→ **REQUIRED WORK**:
Every entry below should be copied exactly, minus the pictures.
-- INPUT FOR THIS TASK follows --
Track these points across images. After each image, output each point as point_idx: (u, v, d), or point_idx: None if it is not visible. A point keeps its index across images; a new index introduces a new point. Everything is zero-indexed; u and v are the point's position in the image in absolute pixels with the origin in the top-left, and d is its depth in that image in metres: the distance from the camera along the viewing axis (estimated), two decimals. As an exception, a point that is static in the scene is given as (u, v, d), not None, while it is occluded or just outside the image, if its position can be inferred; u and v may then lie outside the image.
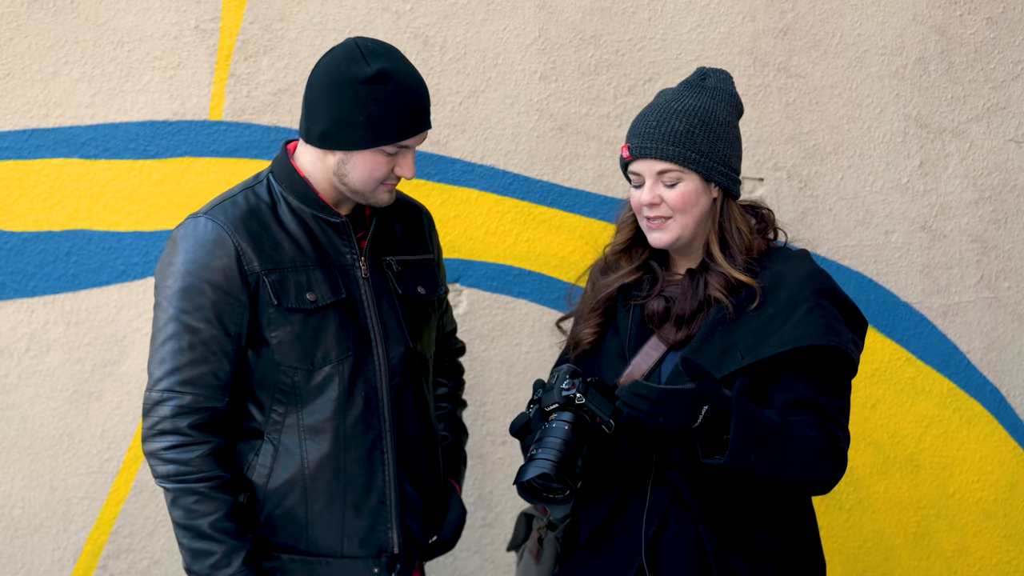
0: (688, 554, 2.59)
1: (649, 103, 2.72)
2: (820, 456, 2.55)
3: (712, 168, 2.63)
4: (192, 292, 2.58)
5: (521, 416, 2.63)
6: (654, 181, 2.64)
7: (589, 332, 2.77)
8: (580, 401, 2.53)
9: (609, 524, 2.67)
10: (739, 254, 2.65)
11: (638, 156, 2.65)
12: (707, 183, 2.65)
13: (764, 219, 2.76)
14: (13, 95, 3.32)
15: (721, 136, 2.66)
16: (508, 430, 2.67)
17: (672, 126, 2.63)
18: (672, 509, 2.61)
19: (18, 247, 3.34)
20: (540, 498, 2.51)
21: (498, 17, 3.51)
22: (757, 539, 2.60)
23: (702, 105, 2.66)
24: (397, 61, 2.62)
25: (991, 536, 3.85)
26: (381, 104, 2.57)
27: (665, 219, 2.65)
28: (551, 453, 2.47)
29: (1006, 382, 3.83)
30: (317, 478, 2.63)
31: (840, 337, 2.58)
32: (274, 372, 2.62)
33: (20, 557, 3.39)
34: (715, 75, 2.74)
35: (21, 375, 3.36)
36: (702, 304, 2.65)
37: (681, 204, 2.63)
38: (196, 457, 2.58)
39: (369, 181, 2.63)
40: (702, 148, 2.63)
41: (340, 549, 2.66)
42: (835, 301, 2.63)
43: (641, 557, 2.60)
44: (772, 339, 2.56)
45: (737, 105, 2.73)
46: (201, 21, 3.38)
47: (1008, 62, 3.76)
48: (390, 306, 2.71)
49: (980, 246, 3.79)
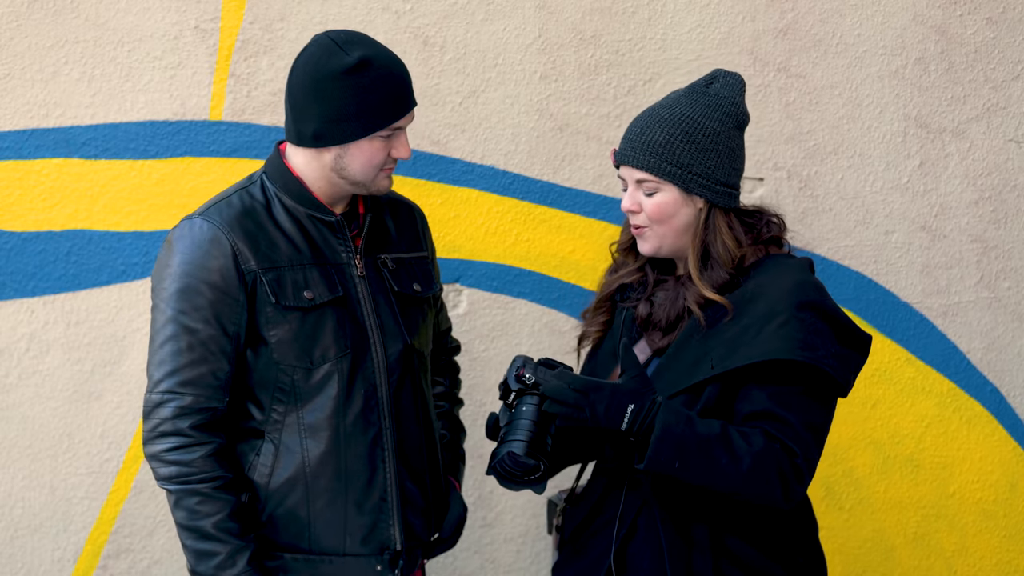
0: (654, 558, 2.58)
1: (651, 104, 2.72)
2: (762, 469, 2.46)
3: (691, 180, 2.58)
4: (190, 293, 2.58)
5: (490, 416, 2.63)
6: (634, 188, 2.63)
7: (594, 330, 2.78)
8: (531, 380, 2.53)
9: (589, 523, 2.68)
10: (721, 267, 2.60)
11: (620, 162, 2.65)
12: (688, 195, 2.60)
13: (771, 226, 2.69)
14: (13, 95, 3.32)
15: (705, 148, 2.59)
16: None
17: (653, 136, 2.59)
18: (642, 513, 2.60)
19: (18, 247, 3.34)
20: (517, 481, 2.51)
21: (498, 17, 3.51)
22: (726, 545, 2.57)
23: (691, 115, 2.61)
24: (374, 46, 2.63)
25: (991, 536, 3.85)
26: (369, 91, 2.57)
27: (644, 227, 2.64)
28: (520, 434, 2.48)
29: (1006, 382, 3.83)
30: (318, 476, 2.63)
31: (815, 352, 2.50)
32: (273, 371, 2.62)
33: (20, 557, 3.39)
34: (723, 80, 2.68)
35: (21, 375, 3.36)
36: (680, 315, 2.63)
37: (657, 215, 2.61)
38: (198, 458, 2.58)
39: (369, 169, 2.63)
40: (680, 160, 2.58)
41: (343, 547, 2.66)
42: (820, 314, 2.55)
43: (610, 560, 2.60)
44: (742, 350, 2.51)
45: (736, 115, 2.65)
46: (201, 21, 3.38)
47: (1008, 62, 3.76)
48: (386, 303, 2.72)
49: (980, 246, 3.79)
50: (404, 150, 2.65)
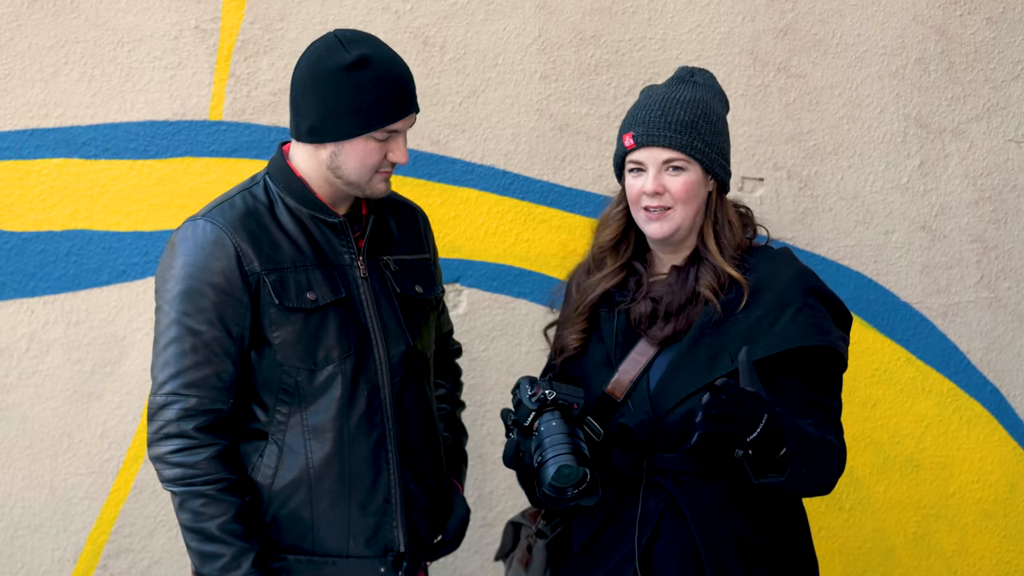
0: (682, 560, 2.58)
1: (642, 97, 2.72)
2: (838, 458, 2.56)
3: (713, 160, 2.64)
4: (193, 295, 2.58)
5: (508, 444, 2.62)
6: (658, 170, 2.64)
7: (575, 338, 2.75)
8: (552, 397, 2.54)
9: (601, 533, 2.66)
10: (729, 249, 2.66)
11: (644, 144, 2.64)
12: (706, 175, 2.65)
13: (744, 217, 2.75)
14: (13, 95, 3.31)
15: (719, 129, 2.68)
16: (503, 463, 2.67)
17: (677, 115, 2.63)
18: (665, 516, 2.60)
19: (18, 247, 3.34)
20: (566, 497, 2.50)
21: (498, 17, 3.51)
22: (748, 542, 2.59)
23: (701, 97, 2.67)
24: (378, 47, 2.63)
25: (991, 536, 3.85)
26: (365, 89, 2.57)
27: (666, 209, 2.64)
28: (559, 448, 2.48)
29: (1006, 382, 3.83)
30: (322, 478, 2.63)
31: (830, 336, 2.58)
32: (277, 372, 2.62)
33: (20, 557, 3.39)
34: (701, 73, 2.75)
35: (21, 375, 3.36)
36: (690, 298, 2.64)
37: (684, 194, 2.63)
38: (203, 460, 2.57)
39: (363, 170, 2.63)
40: (706, 139, 2.64)
41: (346, 549, 2.66)
42: (822, 299, 2.63)
43: (635, 565, 2.60)
44: (762, 341, 2.55)
45: (726, 102, 2.75)
46: (201, 21, 3.38)
47: (1008, 62, 3.76)
48: (389, 305, 2.71)
49: (980, 246, 3.79)
50: (401, 154, 2.64)
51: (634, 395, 2.64)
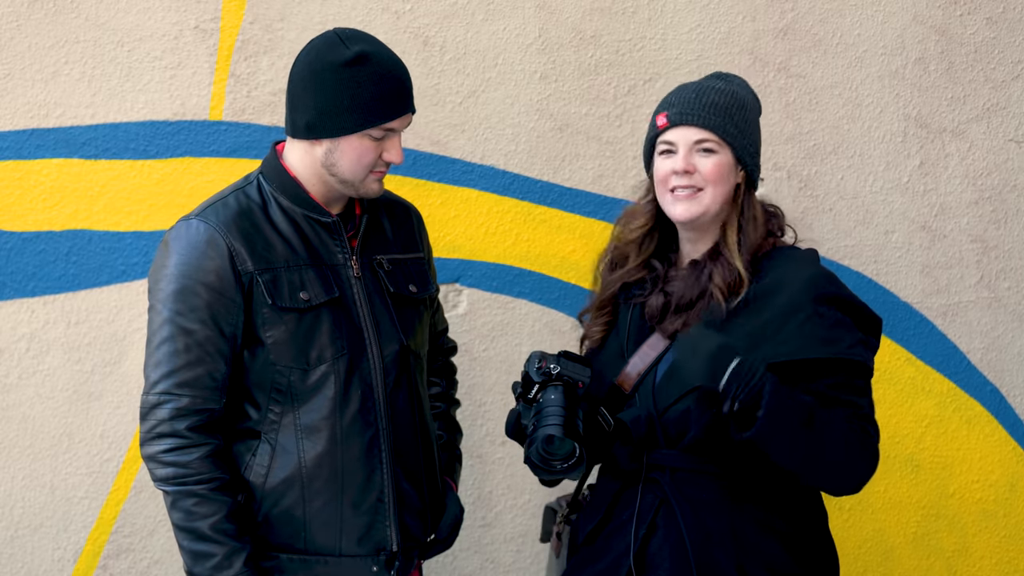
0: (675, 556, 2.58)
1: (676, 88, 2.73)
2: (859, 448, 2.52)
3: (744, 148, 2.64)
4: (186, 294, 2.58)
5: (511, 414, 2.63)
6: (688, 151, 2.63)
7: (597, 330, 2.77)
8: (556, 371, 2.55)
9: (604, 526, 2.68)
10: (748, 246, 2.64)
11: (677, 123, 2.64)
12: (736, 163, 2.64)
13: (773, 216, 2.74)
14: (13, 95, 3.32)
15: (752, 121, 2.68)
16: (504, 432, 2.68)
17: (712, 99, 2.64)
18: (661, 512, 2.61)
19: (18, 247, 3.34)
20: (551, 469, 2.51)
21: (498, 17, 3.51)
22: (747, 540, 2.58)
23: (736, 91, 2.68)
24: (376, 45, 2.64)
25: (991, 536, 3.85)
26: (363, 86, 2.58)
27: (696, 190, 2.62)
28: (551, 419, 2.49)
29: (1006, 382, 3.83)
30: (315, 477, 2.63)
31: (837, 346, 2.55)
32: (270, 372, 2.62)
33: (20, 557, 3.39)
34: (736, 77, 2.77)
35: (21, 375, 3.36)
36: (702, 294, 2.63)
37: (715, 175, 2.62)
38: (195, 459, 2.58)
39: (358, 169, 2.63)
40: (739, 125, 2.64)
41: (338, 548, 2.66)
42: (838, 305, 2.59)
43: (630, 560, 2.60)
44: (765, 347, 2.53)
45: (759, 106, 2.75)
46: (201, 21, 3.38)
47: (1008, 62, 3.76)
48: (382, 304, 2.72)
49: (980, 246, 3.78)
50: (396, 154, 2.65)
51: (640, 388, 2.65)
-- INPUT FOR THIS TASK concluded --
→ **RESPONSE**:
Track these points across images. After each image, output each point as point_idx: (u, v, d), or point_idx: None if it is not visible. A point keeps its index across images; a new index introduces a new point. Everything is zero-indexed; u and v are the point's position in the image in absolute pixels with the origin in the top-left, and d is its depth in that image in metres: the distance from the camera along the viewing axis (estimated), two decimals. As an exception, a point that is static in the scene is given as (u, v, d), not None, while it is occluded or just outside the image, if its position can be inferred; u and v may then lie outside the image.
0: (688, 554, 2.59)
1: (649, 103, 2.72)
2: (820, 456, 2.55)
3: (712, 168, 2.63)
4: (192, 292, 2.58)
5: (521, 416, 2.63)
6: (654, 181, 2.64)
7: (589, 332, 2.77)
8: (580, 401, 2.53)
9: (609, 524, 2.67)
10: (739, 254, 2.65)
11: (638, 156, 2.65)
12: (707, 183, 2.65)
13: (764, 219, 2.76)
14: (13, 95, 3.32)
15: (721, 136, 2.66)
16: (508, 430, 2.67)
17: (672, 126, 2.63)
18: (672, 509, 2.61)
19: (18, 247, 3.34)
20: (540, 498, 2.51)
21: (498, 17, 3.51)
22: (757, 539, 2.60)
23: (702, 105, 2.66)
24: (397, 61, 2.62)
25: (991, 536, 3.85)
26: (381, 104, 2.57)
27: (665, 219, 2.65)
28: (551, 453, 2.47)
29: (1006, 382, 3.83)
30: (317, 478, 2.63)
31: (840, 337, 2.58)
32: (274, 372, 2.62)
33: (20, 557, 3.39)
34: (715, 75, 2.74)
35: (21, 375, 3.36)
36: (702, 304, 2.65)
37: (681, 204, 2.63)
38: (196, 457, 2.58)
39: (369, 181, 2.63)
40: (702, 148, 2.63)
41: (340, 549, 2.66)
42: (835, 301, 2.63)
43: (641, 557, 2.60)
44: (772, 339, 2.56)
45: (737, 105, 2.73)
46: (201, 21, 3.38)
47: (1008, 62, 3.76)
48: (390, 306, 2.71)
49: (980, 246, 3.79)
0: (654, 558, 2.58)
1: (651, 104, 2.72)
2: (762, 469, 2.46)
3: (691, 180, 2.58)
4: (190, 293, 2.58)
5: (490, 416, 2.63)
6: (634, 188, 2.63)
7: (594, 330, 2.78)
8: (531, 380, 2.53)
9: (589, 523, 2.68)
10: (721, 267, 2.60)
11: (620, 162, 2.65)
12: (688, 195, 2.60)
13: (771, 226, 2.69)
14: (13, 95, 3.32)
15: (705, 148, 2.59)
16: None
17: (653, 136, 2.59)
18: (642, 513, 2.60)
19: (18, 247, 3.34)
20: (517, 481, 2.51)
21: (498, 17, 3.51)
22: (726, 545, 2.57)
23: (691, 115, 2.61)
24: (374, 46, 2.63)
25: (991, 536, 3.85)
26: (369, 91, 2.57)
27: (644, 227, 2.64)
28: (520, 434, 2.48)
29: (1006, 382, 3.83)
30: (318, 476, 2.63)
31: (815, 352, 2.50)
32: (273, 371, 2.62)
33: (20, 557, 3.39)
34: (723, 80, 2.68)
35: (21, 375, 3.36)
36: (680, 315, 2.63)
37: (657, 215, 2.61)
38: (198, 458, 2.58)
39: (369, 169, 2.63)
40: (680, 160, 2.58)
41: (343, 547, 2.66)
42: (820, 314, 2.55)
43: (610, 560, 2.60)
44: (742, 350, 2.51)
45: (736, 115, 2.65)
46: (201, 21, 3.38)
47: (1008, 62, 3.76)
48: (386, 303, 2.72)
49: (980, 246, 3.79)
50: (404, 150, 2.65)
0: (682, 560, 2.58)
1: (642, 97, 2.72)
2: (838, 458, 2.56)
3: (713, 160, 2.64)
4: (193, 295, 2.58)
5: (508, 444, 2.62)
6: (658, 170, 2.64)
7: (575, 338, 2.75)
8: (552, 397, 2.54)
9: (601, 533, 2.66)
10: (729, 249, 2.66)
11: (644, 144, 2.64)
12: (706, 175, 2.65)
13: (744, 217, 2.75)
14: (13, 95, 3.31)
15: (719, 129, 2.68)
16: (503, 463, 2.67)
17: (677, 115, 2.63)
18: (665, 516, 2.60)
19: (18, 247, 3.34)
20: (566, 497, 2.50)
21: (498, 17, 3.51)
22: (748, 542, 2.59)
23: (701, 97, 2.67)
24: (378, 47, 2.63)
25: (991, 536, 3.85)
26: (365, 89, 2.57)
27: (666, 209, 2.64)
28: (559, 448, 2.48)
29: (1006, 382, 3.83)
30: (322, 478, 2.63)
31: (830, 336, 2.58)
32: (277, 372, 2.62)
33: (20, 557, 3.39)
34: (701, 73, 2.75)
35: (21, 375, 3.36)
36: (690, 298, 2.64)
37: (684, 194, 2.63)
38: (203, 460, 2.57)
39: (363, 170, 2.63)
40: (706, 139, 2.64)
41: (346, 549, 2.66)
42: (822, 299, 2.63)
43: (635, 565, 2.60)
44: (762, 341, 2.55)
45: (726, 102, 2.75)
46: (201, 21, 3.38)
47: (1008, 62, 3.76)
48: (389, 305, 2.71)
49: (980, 246, 3.79)
50: (401, 154, 2.64)
51: (634, 395, 2.64)
0: (675, 556, 2.58)
1: (676, 88, 2.73)
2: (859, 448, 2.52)
3: (744, 148, 2.64)
4: (186, 294, 2.58)
5: (511, 414, 2.63)
6: (688, 151, 2.63)
7: (597, 330, 2.77)
8: (556, 371, 2.55)
9: (604, 526, 2.68)
10: (748, 246, 2.64)
11: (677, 123, 2.64)
12: (736, 163, 2.64)
13: (773, 216, 2.74)
14: (13, 95, 3.32)
15: (752, 121, 2.68)
16: (504, 432, 2.68)
17: (712, 99, 2.64)
18: (661, 512, 2.61)
19: (18, 247, 3.34)
20: (551, 469, 2.51)
21: (498, 17, 3.51)
22: (747, 540, 2.58)
23: (736, 91, 2.68)
24: (376, 45, 2.64)
25: (991, 536, 3.85)
26: (363, 86, 2.58)
27: (696, 190, 2.62)
28: (551, 419, 2.49)
29: (1006, 382, 3.83)
30: (315, 477, 2.63)
31: (837, 346, 2.55)
32: (270, 372, 2.62)
33: (20, 557, 3.39)
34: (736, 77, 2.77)
35: (21, 375, 3.36)
36: (702, 294, 2.63)
37: (715, 175, 2.62)
38: (195, 459, 2.58)
39: (358, 169, 2.63)
40: (739, 125, 2.64)
41: (338, 548, 2.66)
42: (838, 305, 2.59)
43: (630, 560, 2.60)
44: (765, 347, 2.53)
45: (759, 106, 2.75)
46: (201, 21, 3.38)
47: (1008, 62, 3.76)
48: (382, 304, 2.72)
49: (980, 246, 3.78)
50: (396, 154, 2.65)
51: (640, 388, 2.65)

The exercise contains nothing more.